SQL Server has four main string types and the differences between them matter significantly. CHAR(n) and NCHAR(n) are fixed-length — every row uses exactly n bytes (or 2n bytes for the Unicode variants) regardless of how much text is actually stored; short values are padded with spaces. VARCHAR(n) and NVARCHAR(n) are variable-length — only the actual characters plus a 2-byte overhead are stored. The N prefix indicates Unicode storage using UTF-16 encoding, which supports every human language. Use VARCHAR for columns that will only ever contain ASCII text such as internal codes, URLs, or English-only identifiers. Use NVARCHAR for any column that might hold names, addresses, descriptions, or user-generated content from anywhere in the world. The special size MAX — as in NVARCHAR(MAX) — allows up to 2 GB of text per value, but MAX columns cannot be indexed and should be reserved for genuinely large text like product descriptions or article bodies.

-- Compare fixed vs variable length string storage behaviour

DECLARE @char_val    CHAR(20)     = 'SQL';      -- always 20 bytes — padded with 17 spaces
DECLARE @varchar_val VARCHAR(20)  = 'SQL';      -- only 5 bytes (3 chars + 2 overhead)
DECLARE @nvarchar_val NVARCHAR(20) = N'SQL';    -- only 8 bytes (3 chars × 2 bytes + 2 overhead)
DECLARE @unicode_val  NVARCHAR(50) = N'مرحبا';  -- Arabic — only works in NVARCHAR, not VARCHAR

SELECT
    DATALENGTH(@char_val)     AS char_bytes,      -- 20 regardless of content
    DATALENGTH(@varchar_val)  AS varchar_bytes,   -- 3 + 2 overhead = 5
    DATALENGTH(@nvarchar_val) AS nvarchar_bytes,  -- (3 × 2) + 2 = 8
    DATALENGTH(@unicode_val)  AS arabic_bytes;    -- 5 chars × 2 bytes = 10

char_bytes varchar_bytes nvarchar_bytes arabic_bytes
────────── ───────────── ────────────── ────────────
20 3 6 10

CHAR wastes 17 bytes storing the word 'SQL' in a CHAR(20) column — for a table with 10 million rows that is 170 MB of wasted space storing nothing but spaces
VARCHAR and NVARCHAR only store what is there — the right default for any text column where values vary in length
The N prefix on string literals (N'مرحبا') is required when assigning Unicode text to an NVARCHAR variable or column — without it SQL Server treats the literal as VARCHAR and may corrupt characters outside the ASCII range

Date and Time Types

SQL Server provides six date and time types, each suited to a different need. DATE stores only a calendar date (3 bytes) — no time component, no timezone. It is the right choice for birthdays, hire dates, and any column where time of day is irrelevant. DATETIME2(n) stores both date and time with up to 100-nanosecond precision, uses 6–8 bytes depending on the fractional seconds precision specified, and has a range from year 0001 to year 9999 — it is the correct replacement for the older DATETIME type in all new schemas. DATETIMEOFFSET includes a timezone offset and is essential for applications serving users across multiple time zones. TIME(n) stores only the time of day. Never store dates as VARCHAR strings — string dates cannot be compared with date arithmetic, cannot be range-scanned efficiently by an index, and sort alphabetically rather than chronologically, producing silently wrong results.

* JOBS
- A) According to the passage on SQL Server data types, how many bytes does the DATE type use?
- B) Please extend the passage on SQL Server data types, picking up right after its final sentence.

* STORED DATA
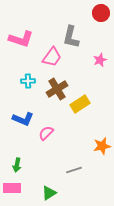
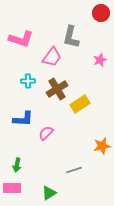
blue L-shape: rotated 20 degrees counterclockwise
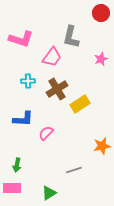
pink star: moved 1 px right, 1 px up
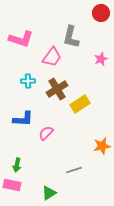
pink rectangle: moved 3 px up; rotated 12 degrees clockwise
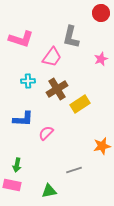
green triangle: moved 2 px up; rotated 21 degrees clockwise
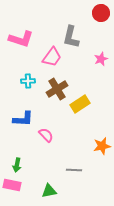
pink semicircle: moved 2 px down; rotated 91 degrees clockwise
gray line: rotated 21 degrees clockwise
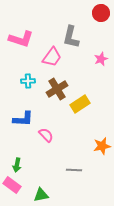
pink rectangle: rotated 24 degrees clockwise
green triangle: moved 8 px left, 4 px down
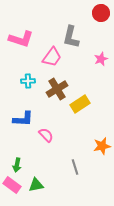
gray line: moved 1 px right, 3 px up; rotated 70 degrees clockwise
green triangle: moved 5 px left, 10 px up
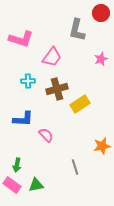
gray L-shape: moved 6 px right, 7 px up
brown cross: rotated 15 degrees clockwise
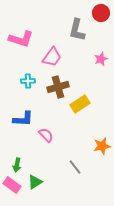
brown cross: moved 1 px right, 2 px up
gray line: rotated 21 degrees counterclockwise
green triangle: moved 1 px left, 3 px up; rotated 21 degrees counterclockwise
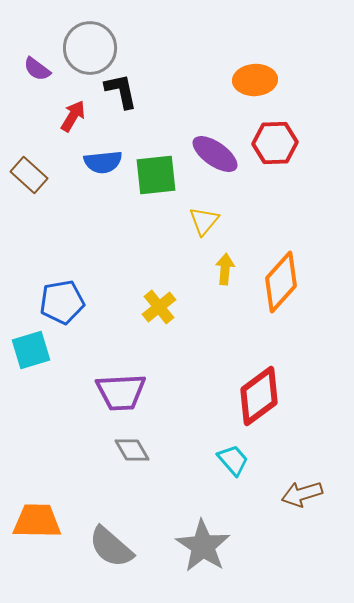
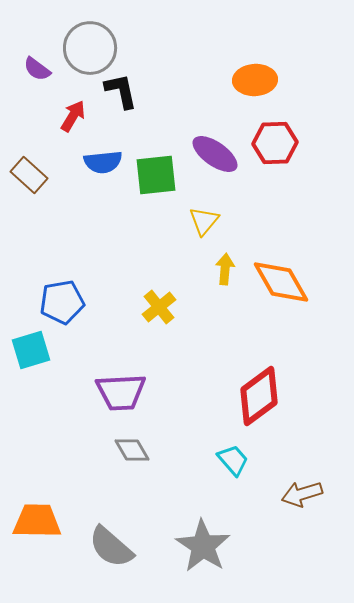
orange diamond: rotated 72 degrees counterclockwise
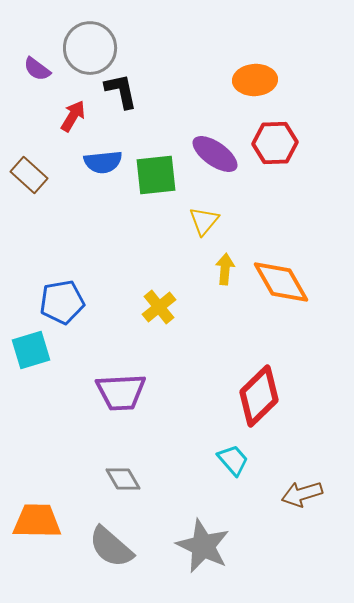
red diamond: rotated 8 degrees counterclockwise
gray diamond: moved 9 px left, 29 px down
gray star: rotated 8 degrees counterclockwise
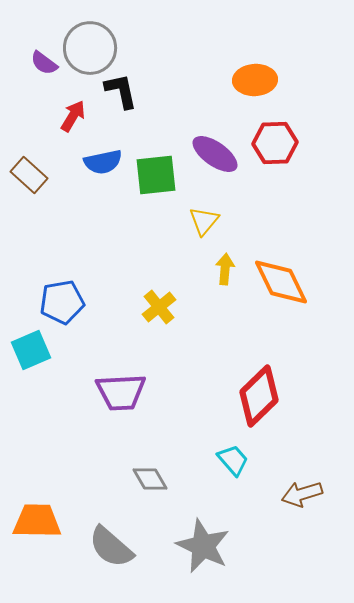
purple semicircle: moved 7 px right, 6 px up
blue semicircle: rotated 6 degrees counterclockwise
orange diamond: rotated 4 degrees clockwise
cyan square: rotated 6 degrees counterclockwise
gray diamond: moved 27 px right
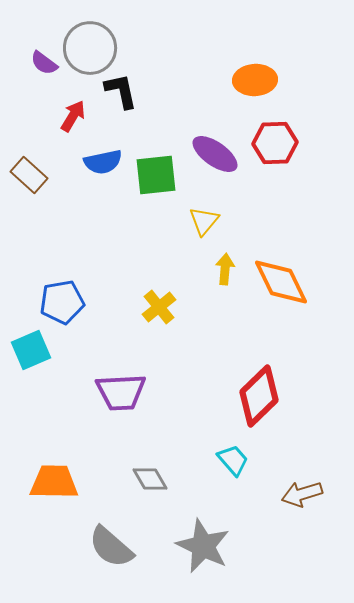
orange trapezoid: moved 17 px right, 39 px up
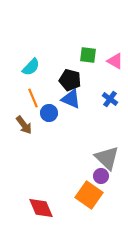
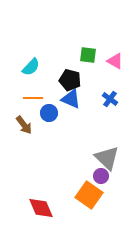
orange line: rotated 66 degrees counterclockwise
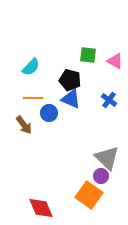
blue cross: moved 1 px left, 1 px down
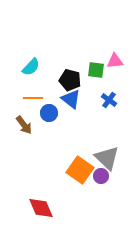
green square: moved 8 px right, 15 px down
pink triangle: rotated 36 degrees counterclockwise
blue triangle: rotated 15 degrees clockwise
orange square: moved 9 px left, 25 px up
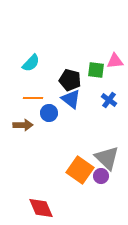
cyan semicircle: moved 4 px up
brown arrow: moved 1 px left; rotated 54 degrees counterclockwise
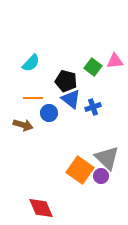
green square: moved 3 px left, 3 px up; rotated 30 degrees clockwise
black pentagon: moved 4 px left, 1 px down
blue cross: moved 16 px left, 7 px down; rotated 35 degrees clockwise
brown arrow: rotated 18 degrees clockwise
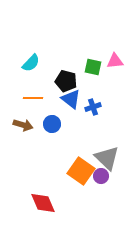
green square: rotated 24 degrees counterclockwise
blue circle: moved 3 px right, 11 px down
orange square: moved 1 px right, 1 px down
red diamond: moved 2 px right, 5 px up
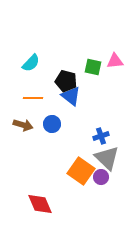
blue triangle: moved 3 px up
blue cross: moved 8 px right, 29 px down
purple circle: moved 1 px down
red diamond: moved 3 px left, 1 px down
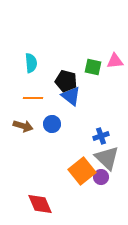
cyan semicircle: rotated 48 degrees counterclockwise
brown arrow: moved 1 px down
orange square: moved 1 px right; rotated 16 degrees clockwise
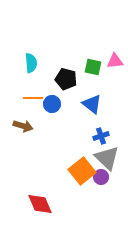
black pentagon: moved 2 px up
blue triangle: moved 21 px right, 8 px down
blue circle: moved 20 px up
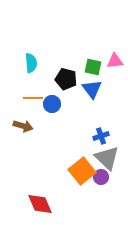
blue triangle: moved 15 px up; rotated 15 degrees clockwise
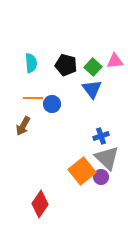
green square: rotated 30 degrees clockwise
black pentagon: moved 14 px up
brown arrow: rotated 102 degrees clockwise
red diamond: rotated 56 degrees clockwise
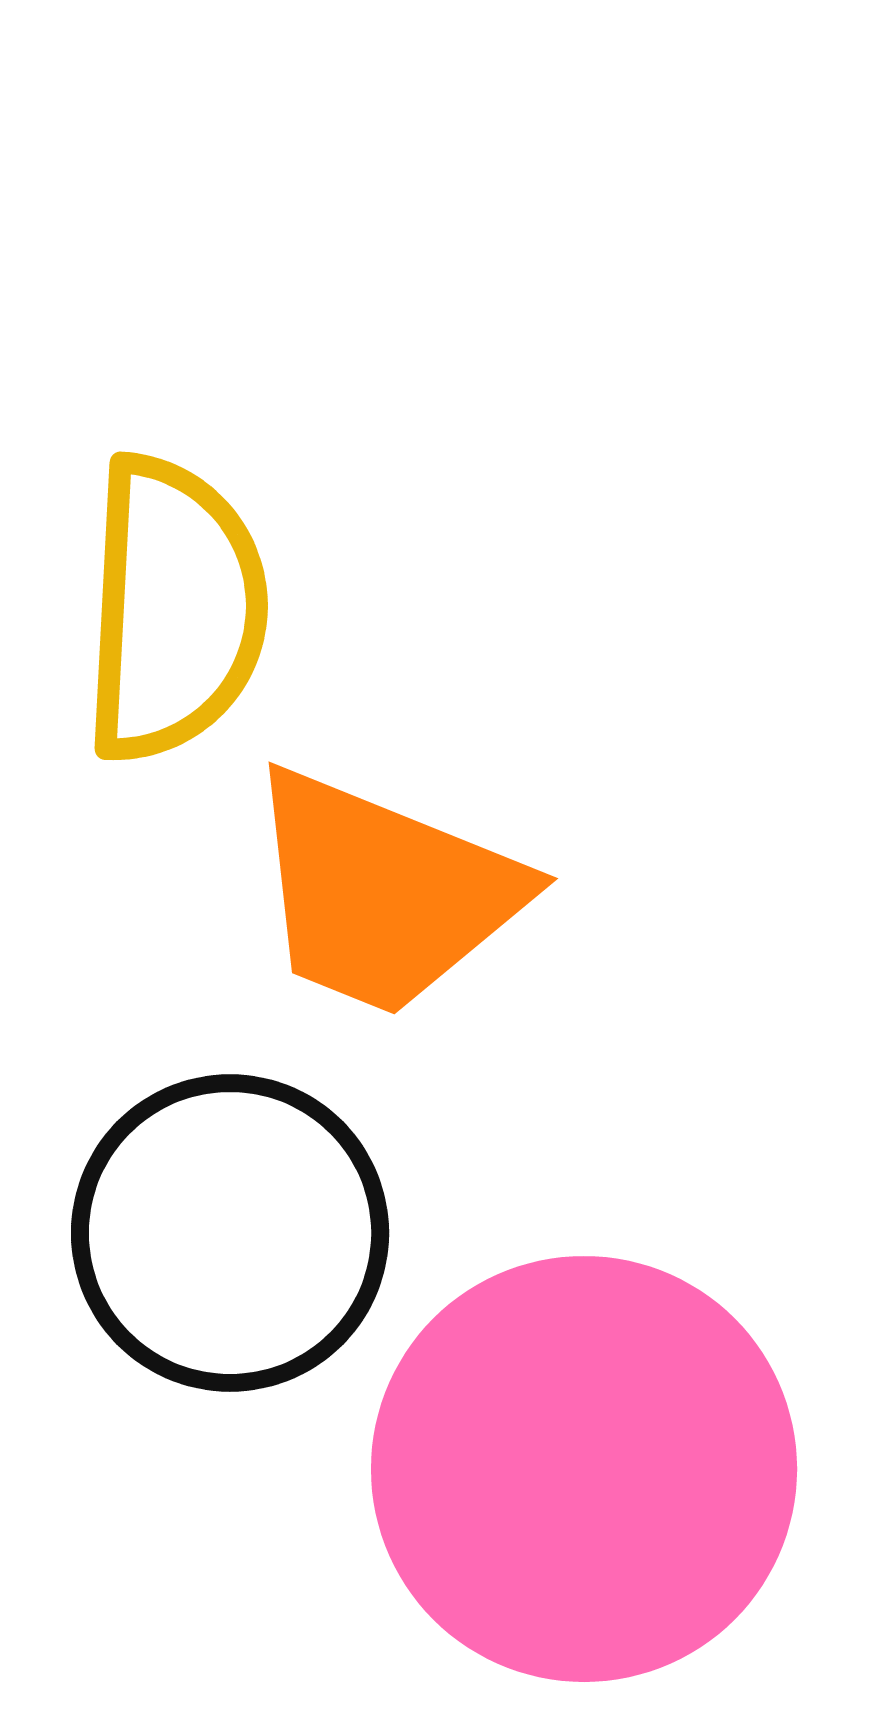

* TASK-BY-TASK OUTPUTS
- A) 3 bytes.

- B)
-- Compare date and time types: storage, range, and precision

SELECT
    'DATE'              AS type_name, 3  AS bytes, '0001-01-01'             AS min_value,
    '9999-12-31'        AS max_value,  'date only'                          AS notes
UNION ALL SELECT
    'TIME(7)',                         5,  '00:00:00.0000000',
    '23:59:59.9999999',                    '100ns precision'
UNION ALL SELECT
    'DATETIME2(7)',                    8,  '0001-01-01 00:00:00.0000000',
    '9999-12-31 23:59:59.9999999',         'recommended for all new schemas'
UNION ALL SELECT
    'DATETIMEOFFSET',                  10, '0001-01-01 +00:00',
    '9999-12-31 +14:00',                   'includes timezone offset'
UNION ALL SELECT
    'DATETIME',                        8,  '1753-01-01',
    '9999-12-31',                          'legacy — use DATETIME2 instead';

-- Demonstrate why storing dates as strings is dangerous
DECLARE @date_string VARCHAR(10) = '2024-13-01'; -- month 13 does not exist
DECLARE @date_proper DATE;

-- This silently stores invalid data — no error raised
SET @date_string = '2024-13-01';

-- This raises an error immediately — SQL Server validates the date
BEGIN TRY
    SET @date_proper = CAST('2024-13-01' AS DATE);
END TRY
BEGIN CATCH
    SELECT ERROR_MESSAGE() AS validation_error;
END CATCH

type_name bytes min_value max_value notes
─────────────── ───── ───────────────────────────── ───────────────────────────── ─────────────────────────────
DATE 3 0001-01-01 9999-12-31 date only
TIME(7) 5 00:00:00.0000000 23:59:59.9999999 100ns precision
DATETIME2(7) 8 0001-01-01 00:00:00.0000000 9999-12-31 23:59:59.9999999 recommended for all new schemas
DATETIMEOFFSET 10 0001-01-01 +00:00 9999-12-31 +14:00 includes timezone offset
DATETIME 8 1753-01-01 9999-12-31 legacy — use DATETIME2 instead

validation_error
───────────────────────────────────────────────────────
Conversion failed when converting date and/or time from character string.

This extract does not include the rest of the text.